If students or staff are not a family contact, they would continue to come to work or school, LaBarbera said.

“This piece would go on pretty much the same except for the length of what we did, the fives and fives instead of the 10,” she said.

Karlin said the Department of Health will no longer contact families for school contact, but for household contact, that’s a different story.

“There they are going to impose a quarantine, but it is for family contacts, not for school contacts,” he said. “What we’re stopping doing is basically contact tracing at school.”

Karlin said they always differentiate between vaccinated and unvaccinated people, even though both groups can get COVID through CDC guidance, because although there have been breakthrough cases with vaccinated people, some have a level of protection.

“This is all just one element to try to minimize the risk of you having someone passing it on at school,” he said. “I think the logic behind having something there comes down to even if they’re not perfect, the chances of a vaccinated person having it is less than someone who’s not vaccinated. .”

A red status would indicate an escape, or a cluster as the Department of Health calls it, LaBarbera said. The Ministry of Health would still have the power to quarantine a class or children, or a school if they see an outbreak.

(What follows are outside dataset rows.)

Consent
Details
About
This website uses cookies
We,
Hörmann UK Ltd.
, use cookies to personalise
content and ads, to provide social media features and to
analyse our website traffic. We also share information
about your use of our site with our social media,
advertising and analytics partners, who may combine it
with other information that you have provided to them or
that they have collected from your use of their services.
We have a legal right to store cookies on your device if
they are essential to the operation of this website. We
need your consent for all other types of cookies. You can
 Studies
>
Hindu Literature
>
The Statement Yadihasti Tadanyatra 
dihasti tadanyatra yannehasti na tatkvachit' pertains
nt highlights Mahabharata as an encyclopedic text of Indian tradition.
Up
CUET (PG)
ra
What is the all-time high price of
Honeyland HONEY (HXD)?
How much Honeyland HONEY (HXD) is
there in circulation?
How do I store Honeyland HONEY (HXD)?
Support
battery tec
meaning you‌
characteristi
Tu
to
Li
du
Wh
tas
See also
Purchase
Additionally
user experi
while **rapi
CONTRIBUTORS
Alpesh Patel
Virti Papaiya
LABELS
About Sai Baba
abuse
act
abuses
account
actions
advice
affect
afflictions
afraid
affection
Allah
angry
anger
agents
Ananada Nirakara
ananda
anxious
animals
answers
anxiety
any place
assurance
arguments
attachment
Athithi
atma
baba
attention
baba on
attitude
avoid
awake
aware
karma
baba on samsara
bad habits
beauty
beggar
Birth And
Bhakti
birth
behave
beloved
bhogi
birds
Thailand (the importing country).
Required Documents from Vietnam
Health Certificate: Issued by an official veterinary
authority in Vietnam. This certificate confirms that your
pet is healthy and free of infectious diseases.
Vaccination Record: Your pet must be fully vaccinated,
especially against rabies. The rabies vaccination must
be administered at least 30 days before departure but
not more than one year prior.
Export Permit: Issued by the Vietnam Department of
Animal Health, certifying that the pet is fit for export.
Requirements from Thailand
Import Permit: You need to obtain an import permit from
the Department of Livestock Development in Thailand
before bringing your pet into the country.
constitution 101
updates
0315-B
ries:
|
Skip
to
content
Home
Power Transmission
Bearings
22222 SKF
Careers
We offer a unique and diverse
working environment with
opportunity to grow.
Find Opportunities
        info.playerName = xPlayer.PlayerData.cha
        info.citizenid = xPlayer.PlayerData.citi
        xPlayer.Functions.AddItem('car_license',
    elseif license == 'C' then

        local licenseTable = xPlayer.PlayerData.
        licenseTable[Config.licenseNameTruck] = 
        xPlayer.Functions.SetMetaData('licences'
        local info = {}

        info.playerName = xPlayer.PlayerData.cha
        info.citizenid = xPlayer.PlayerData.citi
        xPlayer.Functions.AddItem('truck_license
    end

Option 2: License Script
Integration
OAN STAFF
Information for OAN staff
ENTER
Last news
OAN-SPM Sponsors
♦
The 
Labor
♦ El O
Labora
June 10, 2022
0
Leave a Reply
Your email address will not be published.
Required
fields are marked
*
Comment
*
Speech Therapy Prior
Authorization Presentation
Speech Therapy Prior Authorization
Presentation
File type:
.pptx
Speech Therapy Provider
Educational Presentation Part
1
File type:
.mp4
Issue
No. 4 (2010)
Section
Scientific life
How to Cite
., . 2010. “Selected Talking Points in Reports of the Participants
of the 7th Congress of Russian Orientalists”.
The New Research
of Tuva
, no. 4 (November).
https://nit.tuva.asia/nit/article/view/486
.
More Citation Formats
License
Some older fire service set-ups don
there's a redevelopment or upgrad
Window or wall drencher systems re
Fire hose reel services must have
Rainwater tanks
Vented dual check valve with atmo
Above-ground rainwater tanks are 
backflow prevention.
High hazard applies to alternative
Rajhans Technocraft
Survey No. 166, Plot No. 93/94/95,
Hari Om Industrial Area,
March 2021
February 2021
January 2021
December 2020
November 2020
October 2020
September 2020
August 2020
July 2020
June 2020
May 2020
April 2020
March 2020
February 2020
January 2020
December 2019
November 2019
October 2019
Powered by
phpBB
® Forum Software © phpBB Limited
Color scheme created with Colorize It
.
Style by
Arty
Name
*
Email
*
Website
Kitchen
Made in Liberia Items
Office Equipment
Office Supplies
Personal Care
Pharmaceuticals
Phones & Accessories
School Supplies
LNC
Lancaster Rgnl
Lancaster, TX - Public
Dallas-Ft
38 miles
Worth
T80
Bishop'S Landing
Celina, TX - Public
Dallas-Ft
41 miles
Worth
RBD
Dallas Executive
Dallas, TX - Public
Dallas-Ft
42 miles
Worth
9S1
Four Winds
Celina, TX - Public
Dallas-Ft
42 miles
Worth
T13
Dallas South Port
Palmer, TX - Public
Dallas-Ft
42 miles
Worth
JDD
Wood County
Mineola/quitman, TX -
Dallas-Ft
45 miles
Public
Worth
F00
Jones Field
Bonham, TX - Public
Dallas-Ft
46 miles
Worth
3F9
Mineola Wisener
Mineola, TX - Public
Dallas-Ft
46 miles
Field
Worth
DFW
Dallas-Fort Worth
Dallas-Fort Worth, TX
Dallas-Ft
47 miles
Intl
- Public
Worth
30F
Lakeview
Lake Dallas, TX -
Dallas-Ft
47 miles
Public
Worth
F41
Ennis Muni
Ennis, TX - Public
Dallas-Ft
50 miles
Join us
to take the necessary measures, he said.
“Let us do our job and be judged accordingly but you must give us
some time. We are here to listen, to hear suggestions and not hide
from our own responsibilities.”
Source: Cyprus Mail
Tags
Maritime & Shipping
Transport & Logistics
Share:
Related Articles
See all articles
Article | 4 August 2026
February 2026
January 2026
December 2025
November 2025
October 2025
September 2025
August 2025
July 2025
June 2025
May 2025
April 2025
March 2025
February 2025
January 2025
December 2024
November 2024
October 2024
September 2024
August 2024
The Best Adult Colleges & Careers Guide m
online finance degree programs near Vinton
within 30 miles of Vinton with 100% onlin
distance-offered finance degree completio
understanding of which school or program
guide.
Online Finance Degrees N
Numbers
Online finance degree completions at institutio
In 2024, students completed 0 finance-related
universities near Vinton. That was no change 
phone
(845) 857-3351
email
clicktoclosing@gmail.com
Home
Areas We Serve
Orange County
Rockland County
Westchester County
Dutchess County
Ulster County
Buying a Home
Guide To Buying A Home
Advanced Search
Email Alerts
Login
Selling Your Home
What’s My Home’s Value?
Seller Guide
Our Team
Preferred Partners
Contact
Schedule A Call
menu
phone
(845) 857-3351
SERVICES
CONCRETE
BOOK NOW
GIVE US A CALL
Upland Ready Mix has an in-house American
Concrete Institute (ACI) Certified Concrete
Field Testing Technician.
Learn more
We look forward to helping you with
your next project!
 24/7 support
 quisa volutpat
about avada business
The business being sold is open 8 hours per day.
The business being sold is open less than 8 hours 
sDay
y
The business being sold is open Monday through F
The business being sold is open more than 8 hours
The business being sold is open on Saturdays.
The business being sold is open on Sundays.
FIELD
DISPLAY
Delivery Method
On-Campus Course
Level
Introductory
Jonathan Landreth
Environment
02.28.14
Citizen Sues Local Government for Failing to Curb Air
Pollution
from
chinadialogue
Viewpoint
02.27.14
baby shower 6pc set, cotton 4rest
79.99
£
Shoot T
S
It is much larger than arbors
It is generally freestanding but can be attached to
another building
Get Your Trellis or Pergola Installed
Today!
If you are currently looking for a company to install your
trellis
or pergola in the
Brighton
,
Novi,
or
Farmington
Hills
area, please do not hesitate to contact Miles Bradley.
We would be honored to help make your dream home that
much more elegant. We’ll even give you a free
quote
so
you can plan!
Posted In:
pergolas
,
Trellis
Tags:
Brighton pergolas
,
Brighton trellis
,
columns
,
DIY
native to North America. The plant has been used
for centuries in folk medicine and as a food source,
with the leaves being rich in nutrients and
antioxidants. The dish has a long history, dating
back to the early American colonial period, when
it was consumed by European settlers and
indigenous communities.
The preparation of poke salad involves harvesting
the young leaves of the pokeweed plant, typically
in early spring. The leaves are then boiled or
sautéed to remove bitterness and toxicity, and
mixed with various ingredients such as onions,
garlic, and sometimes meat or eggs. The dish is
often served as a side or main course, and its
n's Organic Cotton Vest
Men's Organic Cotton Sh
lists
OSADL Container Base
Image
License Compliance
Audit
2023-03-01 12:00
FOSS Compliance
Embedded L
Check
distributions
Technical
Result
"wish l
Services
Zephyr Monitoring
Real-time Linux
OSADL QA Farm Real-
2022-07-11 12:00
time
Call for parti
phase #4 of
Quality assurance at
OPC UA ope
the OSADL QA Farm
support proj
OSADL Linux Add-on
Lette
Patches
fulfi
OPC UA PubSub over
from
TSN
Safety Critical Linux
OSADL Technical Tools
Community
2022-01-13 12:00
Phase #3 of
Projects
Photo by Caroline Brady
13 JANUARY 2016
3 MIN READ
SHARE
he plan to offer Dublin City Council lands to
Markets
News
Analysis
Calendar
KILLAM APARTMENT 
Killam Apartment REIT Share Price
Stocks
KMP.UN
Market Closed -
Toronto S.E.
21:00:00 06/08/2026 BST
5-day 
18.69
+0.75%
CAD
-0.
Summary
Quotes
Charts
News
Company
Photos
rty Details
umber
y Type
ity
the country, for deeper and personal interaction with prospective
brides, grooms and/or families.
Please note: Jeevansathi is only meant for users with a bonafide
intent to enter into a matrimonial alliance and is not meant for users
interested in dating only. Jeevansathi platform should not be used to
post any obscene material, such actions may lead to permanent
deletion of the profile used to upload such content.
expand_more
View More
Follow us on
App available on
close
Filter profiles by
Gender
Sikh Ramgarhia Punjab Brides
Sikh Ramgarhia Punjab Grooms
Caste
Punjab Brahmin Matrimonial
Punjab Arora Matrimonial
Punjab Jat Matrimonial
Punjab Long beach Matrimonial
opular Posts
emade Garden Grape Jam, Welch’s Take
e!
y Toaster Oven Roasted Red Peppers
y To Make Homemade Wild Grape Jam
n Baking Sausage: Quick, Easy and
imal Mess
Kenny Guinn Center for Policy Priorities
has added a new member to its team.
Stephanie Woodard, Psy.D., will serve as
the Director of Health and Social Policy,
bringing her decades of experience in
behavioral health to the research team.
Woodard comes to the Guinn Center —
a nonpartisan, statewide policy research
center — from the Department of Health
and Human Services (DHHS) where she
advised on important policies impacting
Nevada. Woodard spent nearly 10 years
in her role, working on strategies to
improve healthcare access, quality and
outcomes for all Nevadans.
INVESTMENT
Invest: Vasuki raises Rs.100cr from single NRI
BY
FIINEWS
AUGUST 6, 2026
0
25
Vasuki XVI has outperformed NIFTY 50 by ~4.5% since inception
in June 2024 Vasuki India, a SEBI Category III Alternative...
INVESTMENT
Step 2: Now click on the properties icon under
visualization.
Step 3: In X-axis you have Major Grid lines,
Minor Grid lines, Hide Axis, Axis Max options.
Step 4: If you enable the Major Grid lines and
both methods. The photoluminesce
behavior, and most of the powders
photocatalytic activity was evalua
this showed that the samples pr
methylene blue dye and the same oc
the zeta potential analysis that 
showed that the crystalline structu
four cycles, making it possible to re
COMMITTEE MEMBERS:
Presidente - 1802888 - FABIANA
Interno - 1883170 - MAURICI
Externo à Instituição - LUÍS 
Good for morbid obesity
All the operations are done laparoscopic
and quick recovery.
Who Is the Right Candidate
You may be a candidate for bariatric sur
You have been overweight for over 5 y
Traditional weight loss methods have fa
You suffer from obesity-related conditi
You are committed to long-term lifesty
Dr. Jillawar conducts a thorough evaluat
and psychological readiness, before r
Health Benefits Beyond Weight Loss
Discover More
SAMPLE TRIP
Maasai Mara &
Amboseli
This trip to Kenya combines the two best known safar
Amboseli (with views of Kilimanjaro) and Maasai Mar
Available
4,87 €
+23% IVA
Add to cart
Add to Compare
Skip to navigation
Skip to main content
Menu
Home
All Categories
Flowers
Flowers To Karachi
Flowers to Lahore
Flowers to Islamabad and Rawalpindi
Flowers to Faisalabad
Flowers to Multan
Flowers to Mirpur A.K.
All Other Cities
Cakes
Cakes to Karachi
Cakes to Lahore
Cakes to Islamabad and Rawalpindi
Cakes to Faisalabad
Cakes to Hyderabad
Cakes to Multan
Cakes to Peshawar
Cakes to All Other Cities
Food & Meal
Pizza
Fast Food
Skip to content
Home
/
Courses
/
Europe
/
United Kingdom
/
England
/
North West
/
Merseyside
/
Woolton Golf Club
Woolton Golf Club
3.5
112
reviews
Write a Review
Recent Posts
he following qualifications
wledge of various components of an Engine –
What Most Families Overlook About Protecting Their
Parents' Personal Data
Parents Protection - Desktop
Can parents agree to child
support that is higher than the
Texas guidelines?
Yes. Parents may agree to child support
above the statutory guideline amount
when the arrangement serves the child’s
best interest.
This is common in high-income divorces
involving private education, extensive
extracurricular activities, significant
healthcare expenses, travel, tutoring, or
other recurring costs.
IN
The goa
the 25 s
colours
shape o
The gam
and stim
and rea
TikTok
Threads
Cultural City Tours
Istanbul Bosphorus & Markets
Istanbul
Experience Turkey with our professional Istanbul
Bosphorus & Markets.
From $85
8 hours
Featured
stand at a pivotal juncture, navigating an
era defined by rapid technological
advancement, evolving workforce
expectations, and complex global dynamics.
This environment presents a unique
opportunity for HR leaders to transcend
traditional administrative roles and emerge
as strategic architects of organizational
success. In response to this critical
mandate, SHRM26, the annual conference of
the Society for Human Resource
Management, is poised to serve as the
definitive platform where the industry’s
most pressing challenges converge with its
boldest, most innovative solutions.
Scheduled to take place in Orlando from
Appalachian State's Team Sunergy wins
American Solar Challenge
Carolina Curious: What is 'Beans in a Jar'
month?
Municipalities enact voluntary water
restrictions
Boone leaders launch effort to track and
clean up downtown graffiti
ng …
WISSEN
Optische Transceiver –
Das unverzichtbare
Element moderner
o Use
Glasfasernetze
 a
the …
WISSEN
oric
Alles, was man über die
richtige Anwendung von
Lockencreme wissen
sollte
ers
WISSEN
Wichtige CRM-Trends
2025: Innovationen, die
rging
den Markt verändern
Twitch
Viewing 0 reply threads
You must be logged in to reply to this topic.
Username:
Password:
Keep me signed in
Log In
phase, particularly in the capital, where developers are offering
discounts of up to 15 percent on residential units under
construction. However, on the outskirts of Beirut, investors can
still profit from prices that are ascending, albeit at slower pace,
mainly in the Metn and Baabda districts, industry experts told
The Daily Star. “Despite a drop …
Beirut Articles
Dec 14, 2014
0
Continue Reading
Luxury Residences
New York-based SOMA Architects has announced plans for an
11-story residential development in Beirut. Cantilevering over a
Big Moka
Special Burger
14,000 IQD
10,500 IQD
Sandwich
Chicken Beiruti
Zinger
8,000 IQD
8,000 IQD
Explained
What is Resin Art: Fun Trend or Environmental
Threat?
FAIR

“We send all our positive cases to the Ministry of Health, we are required to report them,” she said. “Whenever they see multiple in a class, in the past it was three, but that may change, I think they may be considering redefining what a cluster would be. Then they call the parents and they let us know the status, but they take care of all the notifications.

The Board of Directors will review the change in direction at its regular meeting on February 21.

Board member Mark Rude said he thought the change in focus was a step in the right direction and hoped to see more changes in the future.

“I think the way I see the national and international discussion and reading some of DC’s comments over the last two days, we could make some adjustments over the next month or two on top of that, going into the Same direction. I hope that’s true,” he said. “I think we owe it to the public to make an adjustment based on KDHE’s recommendations and that’s fine.”

Another board member, John Wiese, agrees.

“I hope things will continue to evolve in this direction,” he said. “I think we kind of have to align ourselves with the direction the state is going, just in the fact that I think it’s been a big burden on our school district, trying to keep track of all of this…C There’s a huge amount of work that’s been brought to our district by COVID, so if we can take a month off, I think everyone would appreciate it.

457 USD released information on Tuesday about what a parent should do if their child is sick or thinks they have been exposed to a positive case of COVID-19 at school or elsewhere.

They asked parents to consider keeping their child home for five days after exposure. After that, the child can return to normal activities, but must wear a properly fitting mask around others indoors and outdoors for a further five days.

Parents should have their child tested five days after exposure, or immediately if they become symptomatic and should continue to monitor their child for symptoms of COVID-19 for 10 days after exposure.

If symptomatic, the child should be tested with a diagnostic test if one is available. If the child is sick or tests positive, parents are asked not to send their child to school.

Any student who tests positive for COVID-19 should stay home for at least five days and be fever-free for 24 hours without the use of anti-fever medication before leaving home.

Thereafter, the child can return to normal activities but wear a properly fitted mask indoors and outdoors for an additional five days.

Parents must notify the school if their child tests positive.